Summary Based on the anatomic data obtained from earlier studies on the vascular anatomy of the hand, the vascular architecture in the palm of the hand was studied on 60 sides of unembalmed adult upper extremities. Each palm was divided into 64 squares by 8 sagittal and 8 transverse sections. The vascular architecture in these squares and the arterial relations between them were observed and measured by angiography, operative microscopic dissection and computerised three-dimensional reconstruction. According to the pattern of the blood-vessels, the amputated palms can be classified into 4 types. The anatomic basis for the vascular anastomosis in each type is defined. There are three key-areas for the blood-supply of the palm and their significance is discussed. Apart from the 4 types of transversely amputated palms, the repair programe of the blood-vessles in 4 types of common obliquely amputated palms are also discussed.

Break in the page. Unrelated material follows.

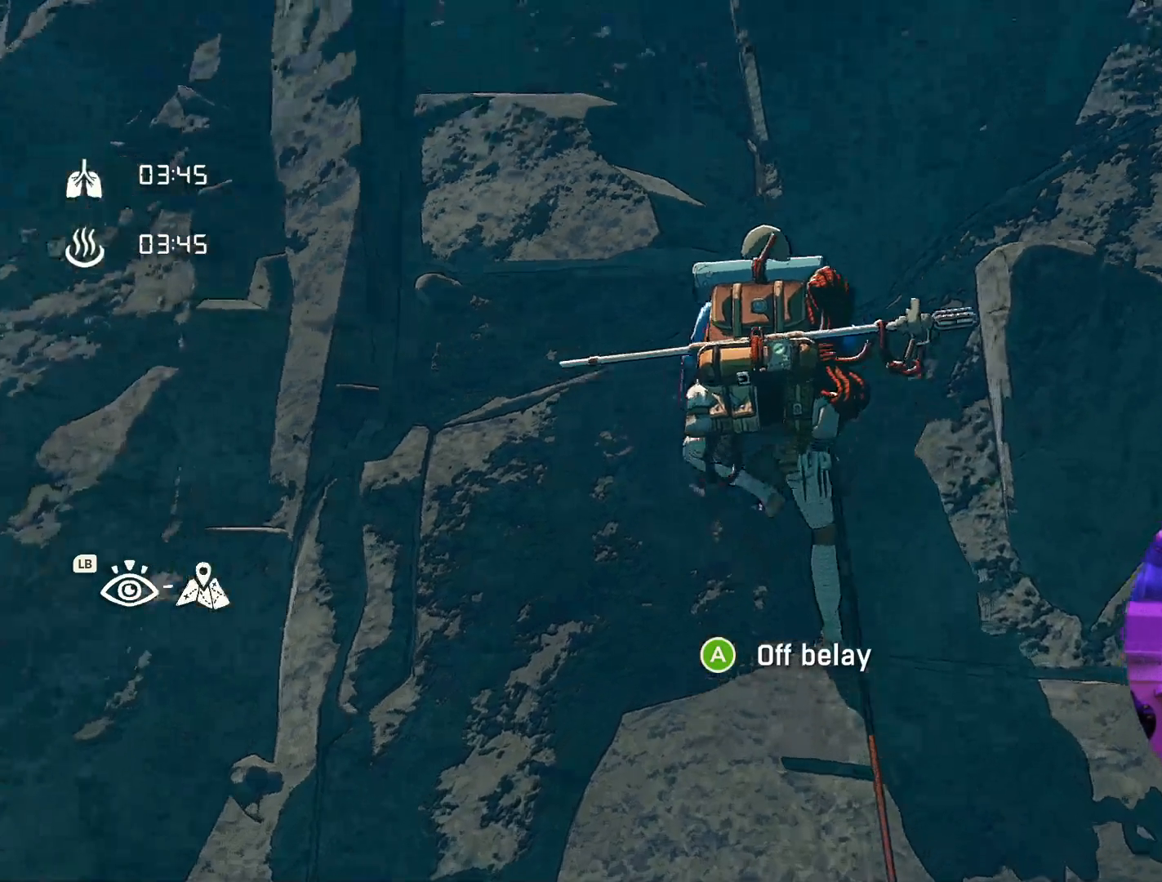
{"buttons": ["R1"], "left_stick": "down-right", "right_stick": "center", "events": [[34, "right_stick", "center"], [250, "R1", "down"], [434, "left_stick", "down-right"]]}
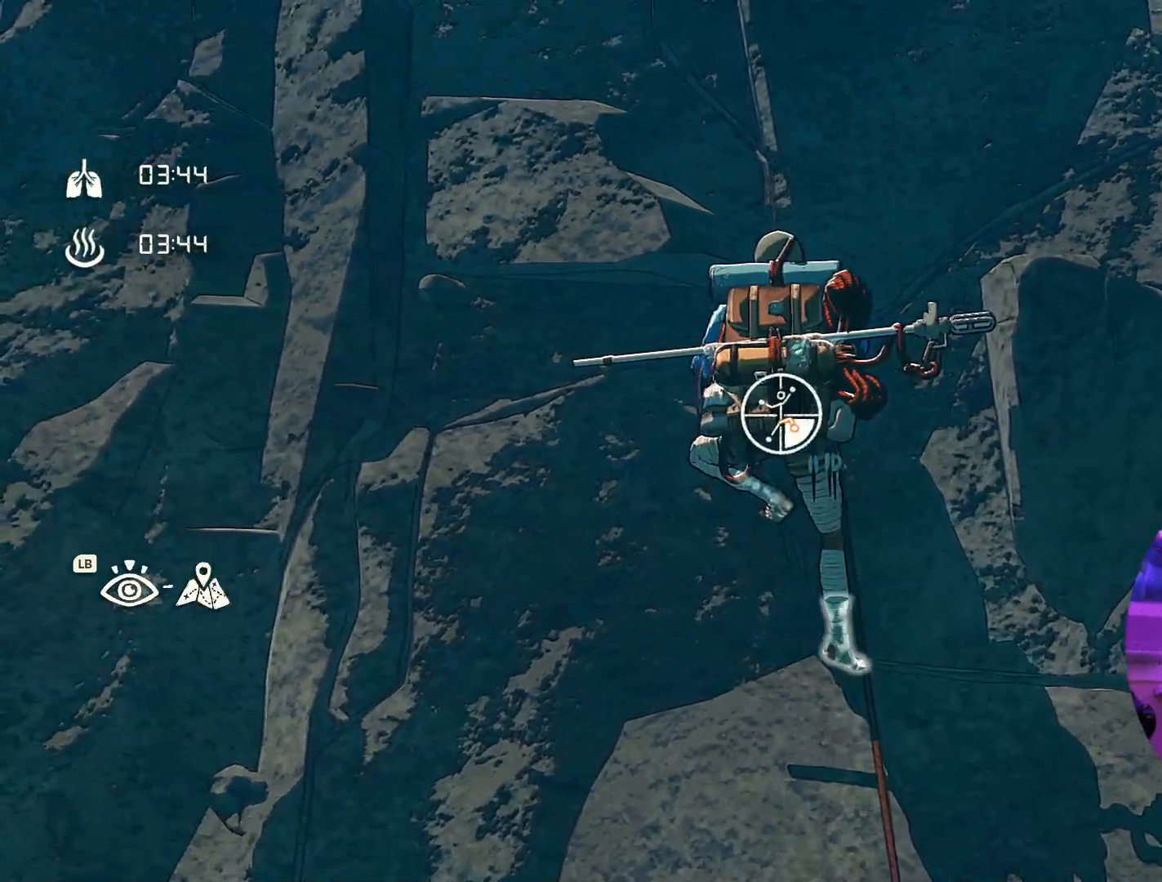
{"buttons": [], "left_stick": "up-right", "right_stick": "center", "events": [[267, "R1", "up"], [317, "left_stick", "up-right"]]}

Etude complémentaire de l'anatomie vasculaire de la main pour la réimplantation des amputations transpalmaires
Résumé Sur la base de données anatomiques obtenues lors de précédents travaux sur l'anatomie vasculaire de la main, l'architecture vasculaire palmaire a été étudiée sur 60 extrémités supérieures de cadavres d'adultes, non embaumés. Chaque paume a été divisée en 64 carrés par 8 sections sagittales et 8 sections transversales. L'architecture vasculaire à l'intérieur des carrés et les relations artérielles entre eux ont été étudiées et mesurées par angiographie, dissection au microscope opérateur et reconstruction computérisée en 3D. Les paumes amputées ont été regroupées en 4 types d'après la distribution des vaisseaux sanguins. Les données anatomiques concernant les anastomoses vasculaires sont précisées. Il existe trois zones clés pour l'irrigation de la paume. Leur importance quant à l'irrigation de la main est exposée. Outre la division des paumes amputées transversalement en 4 types, le programme de réparation de vaisseaux dans les 4 types d'amputations obliques communes de la paume et aussi discuté.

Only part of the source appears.